Source extract:

Articles and Interviews
Culture Drives Performance: Now There's Proof
by Peter Holmes 2001
from The Holmes Report, 2001
When John Graham talks about the importance of corporate culture, he does so with an authority that comes from building what is probably the most consistently successful public relations firm of the past decade, Fleishman-Hillard. And he does so with support from new data provided by David Maister, the nation’s most authoritative expert on managing professional service firms.
In a speech to the Conference Board last week, Graham discussed his firm’s success over the past decade and the role its culture and its values have played in that success, and he discussed research presented by Maister in his latest book, Practice What You Preach, which claims to demonstrate a cause-and-effect relationship between a culture that puts people first and superior financial performance.
“Fleishman-Hillard has enjoyed tremendous growth over the years, and people often ask me what I attribute that to,” said Graham. “My answer is always the same: It’s the values we instill and encourage in our people. It’s the approach we bring to serving clients. In other words, it’s our culture.
“And when asked what I worry about most, what keeps me up at night, it’s not the slowdown in the economy, it’s not getting new clients. What I worry about most is maintaining and nourishing our culture as we continue a rapid worldwide expansion. If we can continue to maintain and grow our culture, the rest will be easy.”
Graham is not the only big agency CEO to emphasize the importance of culture; in fact, it’s a concept that every agency, big and small, pays lip service to. Talking the talk is easy, but only a handful of firms walk the walk: and if Maister’s research is to be believed, that handful earns a significant competitive advantage as a result—one that is reflected in profit margins that exceed the market average by as much as 100 percent.
According to Maister, “The most financially successful businesses do better than the rest on virtually every aspect of employee attitudes, and those that do best on employee attitudes are invariably more profitable. What is even more powerful…it is attitudes that drive financial results and not the other way around.”
Conventional wisdom, Maister acknowledges, is that great client service is the key to running a successful professional service firm (or a successful service department within a major corporation). That wisdom is not wrong, he says, but it ignores the fact that great client service is itself a product of other factors, and that the most important of those factors is an energized workforce.
Maister surveyed employees of 139 offices in 29 firms all owned by the same publicly held marketing communications company. (He doesn’t identify the company, but Graham’s enthusiasm for the findings reinforces the suspicion that it’s Omnicom.) Working with more than 5,500 responses, Maister used techniques such as factor analysis and stepwise regression analysis to not only determine relationships between the responses and the financial success of the offices in question, but also to determine which was cause and which was effect.

Stated exercise 1:
Copy a passage from the article on corporate culture word for word, beginning at the words "Maister surveyed employees" and stopping after the words "which was effect.".

The records:
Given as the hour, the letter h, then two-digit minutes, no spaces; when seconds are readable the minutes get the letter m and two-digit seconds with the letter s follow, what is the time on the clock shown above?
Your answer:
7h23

==

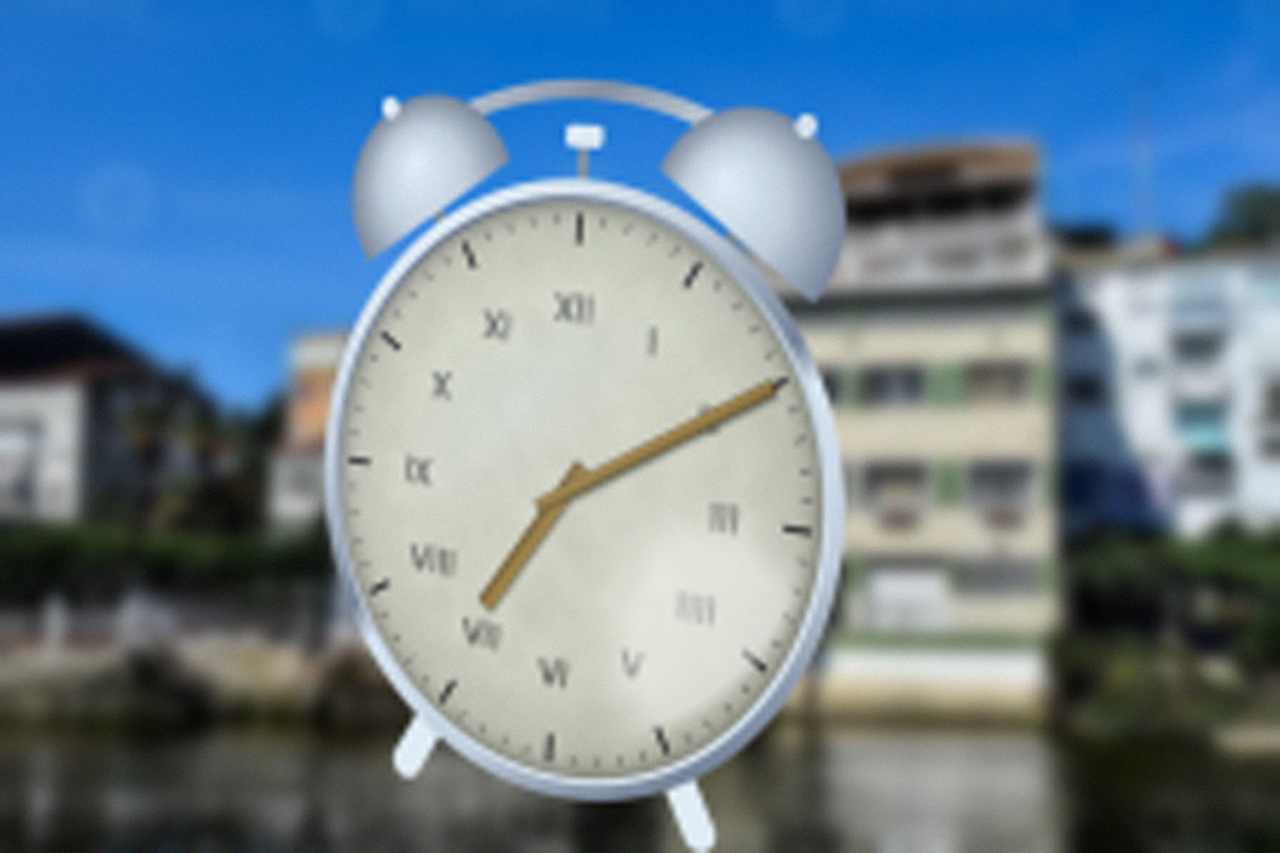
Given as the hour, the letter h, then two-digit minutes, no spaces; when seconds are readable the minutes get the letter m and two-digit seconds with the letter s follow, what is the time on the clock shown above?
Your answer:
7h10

--

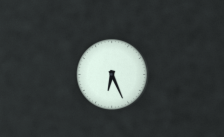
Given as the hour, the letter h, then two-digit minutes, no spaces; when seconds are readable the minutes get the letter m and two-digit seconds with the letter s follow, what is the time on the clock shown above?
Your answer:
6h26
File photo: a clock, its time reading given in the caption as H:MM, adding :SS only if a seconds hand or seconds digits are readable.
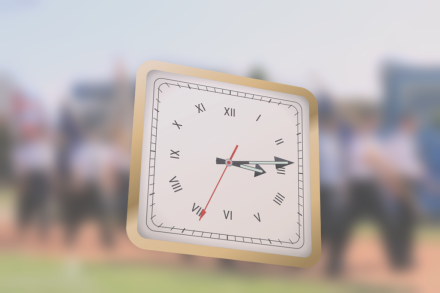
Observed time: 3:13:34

Stated exercise 2:
Please write out the lines of the records as a numbered list, beginning at the line that has "File photo: a" and stopping after the line that has "Observed time: 3:13:34". Skip any blank lines and leave the pictures out.

Full solution 1:
Maister surveyed employees of 139 offices in 29 firms all owned by the same publicly held marketing communications company. (He doesn’t identify the company, but Graham’s enthusiasm for the findings reinforces the suspicion that it’s Omnicom.) Working with more than 5,500 responses, Maister used techniques such as factor analysis and stepwise regression analysis to not only determine relationships between the responses and the financial success of the offices in question, but also to determine which was cause and which was effect.

Full solution 2:
1. File photo: a clock, its time reading given in the caption as H:MM, adding :SS only if a seconds hand or seconds digits are readable.
2. Observed time: 3:13:34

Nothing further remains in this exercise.